Twenty years on from that Orange campaign, much in the industry has changed, but the way agencies value their business has not. It is a ridiculous notion that the creation of transformative brand and shareholder value is not rewarded differently to business-as-usual thinking. And what’s more frustrating is that incorporating a value-based remuneration model is as much a win for clients as it is for agencies.
A structure that incorporates value-based remuneration and rewards innovation and risk can not only ensure agencies get more fairly compensated, but provides clients with real net growth.
That’s why I was pleased to see the IPA and ISBA taking the issue so seriously as part of the IPA’s Performance Adaptathon, held in London earlier this week. The event featured a number of debates on how creating value defines an agency’s proposition and how we can start to move the marketing budget from an expenditure to an investment.
Ian Priest, the IPA president, called for a new framework based on how we contribute value to client business, underlining an agency/client relationship that works in a way with which no ad hoc supplier can compete.

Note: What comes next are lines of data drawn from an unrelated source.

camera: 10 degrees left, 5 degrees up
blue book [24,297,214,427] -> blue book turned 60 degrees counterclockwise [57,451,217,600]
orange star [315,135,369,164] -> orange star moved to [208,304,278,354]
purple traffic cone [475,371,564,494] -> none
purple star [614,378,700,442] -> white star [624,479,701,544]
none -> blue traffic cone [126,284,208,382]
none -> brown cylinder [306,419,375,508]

A value-based remuneration model is as much a win for clients as it is for agencies
Of course, some people will scream that we’ve been over this issue before. And, despite protestations, very little has changed. But not only have we recently seen an increased appetite in clients wanting to partner with agencies on new remuneration models, the pace of the industry has changed so that there has never been a better time to really make some progress. Agencies have never been more agile and adaptive. Technological developments have played a part in this. What we do for clients is so far from what we used to do that transformation is needed now more than ever. Emerging technologies also mean that the cause and effect of the value that agencies are providing can be seen in the short term. And let us also not forget that we’re in an era of accountability in the boardrooms – if clients want us to be aligned with their goals, then we need to be paid according to their success.
It comes down to focusing not just on inputs, outputs or outcomes, but all three. At Engine, across all of our disciplines, we’re championing a model that segments three different styles of work we can deliver for our clients: the day-to-day work we do, broader consultancy and business transformation. This recognises that creating new routes to market, new ways to engage with consumers, invention and innovation are not the same as business as usual.

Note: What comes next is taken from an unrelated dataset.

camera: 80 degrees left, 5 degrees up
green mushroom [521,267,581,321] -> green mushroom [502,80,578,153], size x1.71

Currently, the majority of an agency’s income comes from the day-to-day, maybe 20 per cent from consulting, while business transformation accounts for a marginal amount. Time and focus are then distributed according to these figures. But transformational thinking is where agencies can create ideas that make a real change to a business, and that’s where we should be allocating more of our energy.

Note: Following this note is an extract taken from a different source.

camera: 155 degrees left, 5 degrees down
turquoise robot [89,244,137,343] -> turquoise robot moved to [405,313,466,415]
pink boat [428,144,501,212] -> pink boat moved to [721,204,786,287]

The margins for our work in this area should also be far greater than in the day-to-day. In essence, getting paid for what clients really value.
It’s a model that requires strong relationships between us and our clients. But the very best relationships are partnerships anyway – a value journey that client and agency travel together.
There was a time when discussing performance-related pay with prospective clients was little more than pitch theatre. An ambition that everyone knew would never materialise. That has changed. Agencies are beginning to back up their words with some action. So hopefully when the next big, brand-defining campaign comes round and transforms a business, it will become the norm that the agency responsible will see a transformation in their bottom line too.